The DPDPB provides a legal framework governing the collection, storage, processing, and sharing of personal data of Indian citizens. It applies to both government and private entities. The law aims to empower citizens with rights over their own data while also laying down obligations for entities handling this data.
Key Highlights of DPDPB
- Applicability: The law applies to the processing of personal data collected online or offline if it is subsequently digitized. It also covers data processing outside India if it is related to offering goods or services to Indian residents.
- Consent: Entities must take consent from individuals before collecting or processing their personal data. Consent has to be free, specific, informed, and unambiguous. Consent given earlier can continue under the new law if individuals are notified.
- Grounds for processing: Personal data can be processed only for lawful purposes like providing a service requested by the individual, compliance with the law, prompt action for medical emergencies, etc.
- Individual Rights: Individuals get rights like the right to confirmation and access, correction and erasure of their personal data. They can also review or withdraw the consent given earlier.
- Duties of entities: Entities collecting or processing personal data must follow principles like purpose limitation, data minimization, accuracy, storage limitation, accountability, and security safeguards.
- Penalties: Stringent penalties up to Rs 250 crore can be imposed by the Data Protection Board for violations of provisions.
- Data Protection Board: The central government will establish a Data Protection Board of India to monitor compliance, investigate violations, and take enforcement action.
- Grievance redressal: Individuals will have the right to file complaints regarding violations of the law to the Data Protection Board.
- Exemptions: Certain reasonable exemptions apply like for government agencies in the interest of the security of the state, prevention of offenses, employment purposes, etc.
Key Takeaways for the Common Man
So in simple terms, what does the DPDPB mean for you and me, the common citizens of India? Here are some key aspects:
More Transparency & Control Over Personal Data
With consent being made central, you will now be more aware of what personal data about you is being collected, by whom, for what purposes, and whether you wish to provide consent for the same. For instance, apps cannot access your contacts or gallery without explicit consent.
You also have better control over the right to access your data and get it corrected or erased. Entities have to be more transparent by providing details like what data they hold about you if it was disclosed further, etc.
Less Data Misuse or Sharing Without Consent
Your personal data like financial information, health records, biometric data, etc. cannot be randomly shared or misused by entities. They can process it only for purposes you consented to. Stricter obligations are also placed on entities handling children’s data.
More Accountability & Security Safeguards
Entities have to be accountable for the personal data they handle and put in place security measures to prevent breaches or leaks. You have to be notified if a breach related to your data occurs. This makes them more responsible with your data.
Recourse in Case of Violation of Law
With rights like grievance redressal and hefty penalties specified in law, you will have recourse in case an entity mishandles or misuses your personal data illegally. You can approach the Data Protection Board set up under the law.
Limitations to Surveillance & Bulk Data Collection
While exemptions apply in case of national security, etc. the law aims to prevent indiscriminate bulk data collection or surveillance by the government. Safeguards like legality, necessity, and proportionality have to be ensured in such cases.

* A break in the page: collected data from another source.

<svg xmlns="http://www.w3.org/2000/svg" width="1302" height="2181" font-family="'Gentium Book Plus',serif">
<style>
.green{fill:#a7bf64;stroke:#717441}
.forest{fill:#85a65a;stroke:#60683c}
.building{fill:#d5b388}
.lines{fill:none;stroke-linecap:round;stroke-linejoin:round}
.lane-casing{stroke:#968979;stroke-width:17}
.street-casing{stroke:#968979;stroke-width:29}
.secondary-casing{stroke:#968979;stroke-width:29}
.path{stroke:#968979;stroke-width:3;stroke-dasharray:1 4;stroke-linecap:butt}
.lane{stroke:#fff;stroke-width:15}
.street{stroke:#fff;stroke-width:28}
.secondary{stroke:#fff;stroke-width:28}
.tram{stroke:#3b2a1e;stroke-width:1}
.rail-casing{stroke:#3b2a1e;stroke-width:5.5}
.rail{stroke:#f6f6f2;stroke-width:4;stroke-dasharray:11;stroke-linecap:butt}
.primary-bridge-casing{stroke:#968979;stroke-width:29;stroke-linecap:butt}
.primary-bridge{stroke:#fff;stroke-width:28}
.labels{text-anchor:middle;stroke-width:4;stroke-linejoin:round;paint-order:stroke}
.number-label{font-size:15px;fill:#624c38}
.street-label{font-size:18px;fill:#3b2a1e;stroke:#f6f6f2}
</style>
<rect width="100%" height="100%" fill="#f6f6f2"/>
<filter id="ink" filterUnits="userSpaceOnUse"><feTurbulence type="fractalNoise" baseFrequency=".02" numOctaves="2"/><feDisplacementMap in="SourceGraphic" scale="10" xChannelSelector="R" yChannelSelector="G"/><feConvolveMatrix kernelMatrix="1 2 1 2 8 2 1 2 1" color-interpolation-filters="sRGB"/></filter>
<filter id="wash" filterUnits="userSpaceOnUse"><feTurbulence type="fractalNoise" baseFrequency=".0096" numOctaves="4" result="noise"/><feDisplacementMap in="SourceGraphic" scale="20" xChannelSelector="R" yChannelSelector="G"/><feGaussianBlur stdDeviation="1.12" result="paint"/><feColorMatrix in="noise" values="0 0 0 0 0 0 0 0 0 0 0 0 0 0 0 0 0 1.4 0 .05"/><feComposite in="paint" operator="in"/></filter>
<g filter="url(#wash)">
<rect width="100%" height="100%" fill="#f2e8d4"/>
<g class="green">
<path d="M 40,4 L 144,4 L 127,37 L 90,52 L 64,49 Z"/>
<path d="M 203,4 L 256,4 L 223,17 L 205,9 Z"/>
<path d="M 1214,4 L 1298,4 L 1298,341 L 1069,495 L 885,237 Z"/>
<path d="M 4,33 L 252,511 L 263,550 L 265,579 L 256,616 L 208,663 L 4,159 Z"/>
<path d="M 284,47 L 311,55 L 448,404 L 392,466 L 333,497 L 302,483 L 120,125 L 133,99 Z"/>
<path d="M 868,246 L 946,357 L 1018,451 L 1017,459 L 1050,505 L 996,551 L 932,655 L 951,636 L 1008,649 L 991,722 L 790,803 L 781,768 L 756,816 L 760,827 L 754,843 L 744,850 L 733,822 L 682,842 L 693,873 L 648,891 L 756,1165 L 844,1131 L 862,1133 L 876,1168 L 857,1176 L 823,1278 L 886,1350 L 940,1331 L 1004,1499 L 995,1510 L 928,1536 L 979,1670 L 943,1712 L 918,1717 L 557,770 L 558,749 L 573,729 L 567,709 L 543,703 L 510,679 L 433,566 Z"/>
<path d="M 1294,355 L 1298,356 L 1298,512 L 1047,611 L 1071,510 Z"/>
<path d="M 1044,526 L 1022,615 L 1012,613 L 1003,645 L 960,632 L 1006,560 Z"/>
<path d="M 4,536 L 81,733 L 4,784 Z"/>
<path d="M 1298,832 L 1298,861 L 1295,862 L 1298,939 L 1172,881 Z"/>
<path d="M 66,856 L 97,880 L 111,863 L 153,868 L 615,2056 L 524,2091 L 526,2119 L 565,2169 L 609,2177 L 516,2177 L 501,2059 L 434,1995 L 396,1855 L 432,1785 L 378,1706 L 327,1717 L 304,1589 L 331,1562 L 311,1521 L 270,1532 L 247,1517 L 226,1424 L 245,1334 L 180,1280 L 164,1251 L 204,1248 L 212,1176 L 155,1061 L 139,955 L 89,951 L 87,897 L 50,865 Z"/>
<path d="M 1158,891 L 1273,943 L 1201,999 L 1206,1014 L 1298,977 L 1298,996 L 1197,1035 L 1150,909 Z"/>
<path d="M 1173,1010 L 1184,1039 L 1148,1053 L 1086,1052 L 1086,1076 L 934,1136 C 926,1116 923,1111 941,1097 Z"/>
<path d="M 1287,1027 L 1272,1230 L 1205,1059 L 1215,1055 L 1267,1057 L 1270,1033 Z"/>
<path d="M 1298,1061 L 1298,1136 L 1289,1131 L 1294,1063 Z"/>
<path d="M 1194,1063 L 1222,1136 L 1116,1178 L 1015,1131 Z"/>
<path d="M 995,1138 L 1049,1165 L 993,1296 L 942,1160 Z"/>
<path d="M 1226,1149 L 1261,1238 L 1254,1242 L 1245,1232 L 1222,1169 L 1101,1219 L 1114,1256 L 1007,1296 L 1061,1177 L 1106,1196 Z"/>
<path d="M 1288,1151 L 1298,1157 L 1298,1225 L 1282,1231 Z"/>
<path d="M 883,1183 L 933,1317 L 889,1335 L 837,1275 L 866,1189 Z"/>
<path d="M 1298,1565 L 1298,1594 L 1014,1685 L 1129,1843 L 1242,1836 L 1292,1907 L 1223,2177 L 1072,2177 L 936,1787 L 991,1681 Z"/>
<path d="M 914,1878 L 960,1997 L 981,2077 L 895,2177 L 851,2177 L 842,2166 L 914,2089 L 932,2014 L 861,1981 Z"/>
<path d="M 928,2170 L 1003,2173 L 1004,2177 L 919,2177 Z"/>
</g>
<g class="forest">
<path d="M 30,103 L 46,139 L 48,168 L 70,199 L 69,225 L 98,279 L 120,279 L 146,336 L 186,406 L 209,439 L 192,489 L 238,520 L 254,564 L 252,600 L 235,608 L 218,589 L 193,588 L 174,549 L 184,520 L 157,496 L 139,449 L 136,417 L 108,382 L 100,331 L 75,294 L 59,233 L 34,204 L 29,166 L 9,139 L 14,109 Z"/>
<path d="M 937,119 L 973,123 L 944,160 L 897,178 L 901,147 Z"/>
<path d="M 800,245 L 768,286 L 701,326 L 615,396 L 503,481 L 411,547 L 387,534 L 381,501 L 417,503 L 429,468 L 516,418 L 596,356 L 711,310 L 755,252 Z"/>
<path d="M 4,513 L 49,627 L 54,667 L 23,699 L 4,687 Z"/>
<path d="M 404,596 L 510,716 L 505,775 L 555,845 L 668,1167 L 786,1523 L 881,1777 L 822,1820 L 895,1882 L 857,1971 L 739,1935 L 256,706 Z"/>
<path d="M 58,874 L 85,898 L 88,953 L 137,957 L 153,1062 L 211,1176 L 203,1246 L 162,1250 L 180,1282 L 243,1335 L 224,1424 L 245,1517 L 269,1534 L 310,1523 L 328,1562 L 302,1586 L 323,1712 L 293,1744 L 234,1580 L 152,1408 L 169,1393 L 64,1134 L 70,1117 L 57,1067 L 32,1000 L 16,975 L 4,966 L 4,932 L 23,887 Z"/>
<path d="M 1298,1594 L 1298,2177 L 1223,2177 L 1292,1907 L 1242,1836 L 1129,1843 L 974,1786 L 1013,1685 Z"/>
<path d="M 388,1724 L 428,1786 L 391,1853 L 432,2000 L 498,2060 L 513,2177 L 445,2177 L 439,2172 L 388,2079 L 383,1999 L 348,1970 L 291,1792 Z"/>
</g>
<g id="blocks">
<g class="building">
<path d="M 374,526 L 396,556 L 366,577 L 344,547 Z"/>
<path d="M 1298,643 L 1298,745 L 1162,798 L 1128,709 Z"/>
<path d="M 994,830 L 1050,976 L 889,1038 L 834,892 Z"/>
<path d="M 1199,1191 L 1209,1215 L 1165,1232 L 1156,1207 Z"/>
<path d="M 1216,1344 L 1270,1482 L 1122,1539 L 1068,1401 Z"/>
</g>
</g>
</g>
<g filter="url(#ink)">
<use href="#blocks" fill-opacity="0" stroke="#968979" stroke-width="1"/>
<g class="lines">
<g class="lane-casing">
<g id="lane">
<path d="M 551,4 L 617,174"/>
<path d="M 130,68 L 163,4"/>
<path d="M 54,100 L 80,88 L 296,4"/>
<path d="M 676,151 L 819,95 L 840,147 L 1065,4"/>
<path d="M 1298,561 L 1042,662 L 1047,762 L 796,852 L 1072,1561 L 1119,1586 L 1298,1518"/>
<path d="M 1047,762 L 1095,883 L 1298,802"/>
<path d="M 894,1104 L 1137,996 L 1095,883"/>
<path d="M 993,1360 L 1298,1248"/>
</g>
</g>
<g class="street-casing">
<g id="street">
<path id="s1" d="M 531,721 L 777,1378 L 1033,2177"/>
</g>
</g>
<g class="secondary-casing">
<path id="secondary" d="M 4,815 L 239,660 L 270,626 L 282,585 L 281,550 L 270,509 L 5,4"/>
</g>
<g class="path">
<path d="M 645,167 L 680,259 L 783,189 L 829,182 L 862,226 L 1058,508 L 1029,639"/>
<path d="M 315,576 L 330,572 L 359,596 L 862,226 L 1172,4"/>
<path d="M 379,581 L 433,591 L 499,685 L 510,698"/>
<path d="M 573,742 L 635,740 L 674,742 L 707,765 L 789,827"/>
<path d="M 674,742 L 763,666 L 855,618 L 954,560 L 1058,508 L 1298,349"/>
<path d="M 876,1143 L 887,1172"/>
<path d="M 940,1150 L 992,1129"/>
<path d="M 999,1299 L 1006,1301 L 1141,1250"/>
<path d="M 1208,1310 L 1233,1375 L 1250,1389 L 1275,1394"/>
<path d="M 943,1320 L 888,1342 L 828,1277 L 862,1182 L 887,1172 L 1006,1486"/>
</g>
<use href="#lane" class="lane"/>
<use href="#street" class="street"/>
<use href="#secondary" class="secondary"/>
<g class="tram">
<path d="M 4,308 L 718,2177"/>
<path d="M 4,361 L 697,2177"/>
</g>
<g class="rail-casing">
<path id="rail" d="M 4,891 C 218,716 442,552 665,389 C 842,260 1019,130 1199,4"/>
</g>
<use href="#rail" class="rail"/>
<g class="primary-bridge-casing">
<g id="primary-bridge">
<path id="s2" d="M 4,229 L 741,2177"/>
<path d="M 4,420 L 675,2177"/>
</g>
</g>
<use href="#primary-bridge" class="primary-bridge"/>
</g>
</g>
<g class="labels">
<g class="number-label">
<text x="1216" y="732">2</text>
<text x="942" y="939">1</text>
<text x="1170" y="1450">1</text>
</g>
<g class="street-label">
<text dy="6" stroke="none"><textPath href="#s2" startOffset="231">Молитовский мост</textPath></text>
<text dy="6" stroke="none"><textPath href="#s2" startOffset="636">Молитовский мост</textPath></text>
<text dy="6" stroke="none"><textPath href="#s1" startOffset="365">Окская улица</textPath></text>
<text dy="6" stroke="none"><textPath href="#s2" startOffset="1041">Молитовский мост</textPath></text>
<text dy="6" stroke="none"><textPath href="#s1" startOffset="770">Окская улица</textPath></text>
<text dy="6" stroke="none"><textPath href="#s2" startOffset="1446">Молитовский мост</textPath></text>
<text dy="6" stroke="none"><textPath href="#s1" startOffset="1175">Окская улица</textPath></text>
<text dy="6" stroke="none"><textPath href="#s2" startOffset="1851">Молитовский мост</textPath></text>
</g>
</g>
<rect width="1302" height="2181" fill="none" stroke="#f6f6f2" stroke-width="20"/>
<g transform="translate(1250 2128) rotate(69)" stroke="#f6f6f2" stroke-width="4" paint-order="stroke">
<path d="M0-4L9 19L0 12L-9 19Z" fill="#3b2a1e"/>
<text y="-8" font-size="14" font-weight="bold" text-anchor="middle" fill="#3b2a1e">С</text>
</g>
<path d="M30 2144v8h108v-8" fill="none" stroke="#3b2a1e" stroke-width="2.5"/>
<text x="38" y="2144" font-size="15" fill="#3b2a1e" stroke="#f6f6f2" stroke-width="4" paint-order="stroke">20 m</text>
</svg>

Safeguards for Children’s Data
Children’s personal data is more sensitive, so additional safeguards like verifiable parental consent are mandated in the law for processing such data. This prevents the exploitation of children online or targeted advertising at kids.
To summarize, the DPDPB is a progressive legislation that empowers you to control your personal data better. It makes entities more responsible in collecting, storing, and using your data.

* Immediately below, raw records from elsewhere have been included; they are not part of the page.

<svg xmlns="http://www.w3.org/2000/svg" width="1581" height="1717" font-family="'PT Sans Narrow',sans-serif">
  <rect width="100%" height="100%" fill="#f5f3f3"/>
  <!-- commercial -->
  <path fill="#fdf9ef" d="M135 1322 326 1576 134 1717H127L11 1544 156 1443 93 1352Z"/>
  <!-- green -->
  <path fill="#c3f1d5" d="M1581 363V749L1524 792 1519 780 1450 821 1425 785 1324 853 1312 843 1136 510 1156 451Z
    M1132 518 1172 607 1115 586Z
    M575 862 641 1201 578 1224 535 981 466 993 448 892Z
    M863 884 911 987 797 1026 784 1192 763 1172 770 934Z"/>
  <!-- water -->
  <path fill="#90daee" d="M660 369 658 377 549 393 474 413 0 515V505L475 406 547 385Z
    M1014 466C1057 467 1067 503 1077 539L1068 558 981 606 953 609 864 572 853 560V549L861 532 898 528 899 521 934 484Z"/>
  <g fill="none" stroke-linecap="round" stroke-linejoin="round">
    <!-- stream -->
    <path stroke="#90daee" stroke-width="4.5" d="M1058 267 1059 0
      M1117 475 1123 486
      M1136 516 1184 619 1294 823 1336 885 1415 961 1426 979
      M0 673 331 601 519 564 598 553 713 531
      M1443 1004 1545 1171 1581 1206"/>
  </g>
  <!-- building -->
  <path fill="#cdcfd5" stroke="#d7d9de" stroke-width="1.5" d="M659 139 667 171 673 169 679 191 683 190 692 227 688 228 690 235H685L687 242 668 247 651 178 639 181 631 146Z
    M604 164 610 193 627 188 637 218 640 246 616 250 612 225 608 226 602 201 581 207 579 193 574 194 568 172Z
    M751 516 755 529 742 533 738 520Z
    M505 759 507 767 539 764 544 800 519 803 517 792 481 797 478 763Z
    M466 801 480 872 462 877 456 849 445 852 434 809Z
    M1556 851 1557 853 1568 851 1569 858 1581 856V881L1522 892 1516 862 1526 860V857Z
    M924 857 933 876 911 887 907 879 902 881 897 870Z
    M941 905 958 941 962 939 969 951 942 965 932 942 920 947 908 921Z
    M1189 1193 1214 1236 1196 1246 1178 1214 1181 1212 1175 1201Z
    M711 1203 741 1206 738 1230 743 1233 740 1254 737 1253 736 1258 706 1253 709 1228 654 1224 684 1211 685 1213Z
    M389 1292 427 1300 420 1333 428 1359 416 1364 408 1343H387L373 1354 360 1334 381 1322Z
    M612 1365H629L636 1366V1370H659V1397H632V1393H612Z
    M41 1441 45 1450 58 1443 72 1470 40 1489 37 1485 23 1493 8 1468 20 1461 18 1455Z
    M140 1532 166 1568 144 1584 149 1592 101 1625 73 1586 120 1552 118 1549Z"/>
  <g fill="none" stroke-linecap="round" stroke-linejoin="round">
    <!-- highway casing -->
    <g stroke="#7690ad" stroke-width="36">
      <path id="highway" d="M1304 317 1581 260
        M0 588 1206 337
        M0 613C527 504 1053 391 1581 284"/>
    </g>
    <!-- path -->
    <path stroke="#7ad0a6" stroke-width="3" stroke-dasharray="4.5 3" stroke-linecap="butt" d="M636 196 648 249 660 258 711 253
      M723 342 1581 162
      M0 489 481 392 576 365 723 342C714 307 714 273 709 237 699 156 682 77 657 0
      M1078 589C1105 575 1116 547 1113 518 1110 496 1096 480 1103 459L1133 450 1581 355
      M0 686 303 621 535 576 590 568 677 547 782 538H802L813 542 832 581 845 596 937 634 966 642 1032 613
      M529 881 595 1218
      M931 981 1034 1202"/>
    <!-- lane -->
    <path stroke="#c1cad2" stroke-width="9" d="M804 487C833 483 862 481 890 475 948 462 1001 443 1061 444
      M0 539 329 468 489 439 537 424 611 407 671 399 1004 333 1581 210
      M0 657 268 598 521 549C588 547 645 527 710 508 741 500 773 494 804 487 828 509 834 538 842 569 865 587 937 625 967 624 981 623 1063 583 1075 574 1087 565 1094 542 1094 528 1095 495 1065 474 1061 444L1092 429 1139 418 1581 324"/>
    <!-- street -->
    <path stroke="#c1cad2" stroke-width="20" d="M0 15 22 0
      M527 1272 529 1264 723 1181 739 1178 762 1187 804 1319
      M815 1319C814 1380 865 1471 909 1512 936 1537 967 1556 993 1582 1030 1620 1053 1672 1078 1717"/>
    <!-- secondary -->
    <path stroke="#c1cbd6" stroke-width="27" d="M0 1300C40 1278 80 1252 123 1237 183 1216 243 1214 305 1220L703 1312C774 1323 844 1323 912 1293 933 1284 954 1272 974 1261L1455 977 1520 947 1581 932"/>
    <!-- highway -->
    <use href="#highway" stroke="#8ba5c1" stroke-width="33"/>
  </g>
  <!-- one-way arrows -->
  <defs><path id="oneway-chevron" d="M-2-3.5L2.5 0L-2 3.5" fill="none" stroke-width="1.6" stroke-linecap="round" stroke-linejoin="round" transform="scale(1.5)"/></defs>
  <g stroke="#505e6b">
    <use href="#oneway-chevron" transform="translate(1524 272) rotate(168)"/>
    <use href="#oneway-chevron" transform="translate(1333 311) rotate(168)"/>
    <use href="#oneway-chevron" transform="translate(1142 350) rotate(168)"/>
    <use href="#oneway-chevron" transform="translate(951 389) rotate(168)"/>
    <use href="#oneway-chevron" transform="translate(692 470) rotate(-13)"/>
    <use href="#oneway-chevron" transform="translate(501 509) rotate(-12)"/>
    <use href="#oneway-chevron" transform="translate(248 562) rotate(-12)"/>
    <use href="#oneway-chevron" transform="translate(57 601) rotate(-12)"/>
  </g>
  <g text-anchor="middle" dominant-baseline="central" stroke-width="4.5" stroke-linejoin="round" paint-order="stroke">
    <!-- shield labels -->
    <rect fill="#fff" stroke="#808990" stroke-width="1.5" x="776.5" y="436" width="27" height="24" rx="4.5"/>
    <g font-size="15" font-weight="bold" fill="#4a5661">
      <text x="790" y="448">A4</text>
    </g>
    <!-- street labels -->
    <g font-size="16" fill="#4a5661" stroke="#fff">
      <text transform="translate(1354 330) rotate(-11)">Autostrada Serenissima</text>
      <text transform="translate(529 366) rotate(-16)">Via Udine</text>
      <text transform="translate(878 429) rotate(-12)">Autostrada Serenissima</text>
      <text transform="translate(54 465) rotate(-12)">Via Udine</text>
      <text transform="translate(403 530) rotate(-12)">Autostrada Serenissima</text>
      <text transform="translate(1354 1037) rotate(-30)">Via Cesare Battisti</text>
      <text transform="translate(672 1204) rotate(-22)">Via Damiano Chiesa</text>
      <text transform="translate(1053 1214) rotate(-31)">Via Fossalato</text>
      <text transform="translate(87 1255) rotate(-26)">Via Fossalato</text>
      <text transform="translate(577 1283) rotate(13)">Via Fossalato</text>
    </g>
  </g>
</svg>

While it may mean more consent notices and paperwork, it aims to check misuse and build accountability. However, effective implementation is key, including setting up a robust Data Protection Board.
With rising data generation and digitization, a data protection law is the need of the hour to secure privacy in the digital age. The DPDPB lays the groundwork, setting India on the path to strong data protection standards. As a common citizen, you now have more say on how your personal data is handled.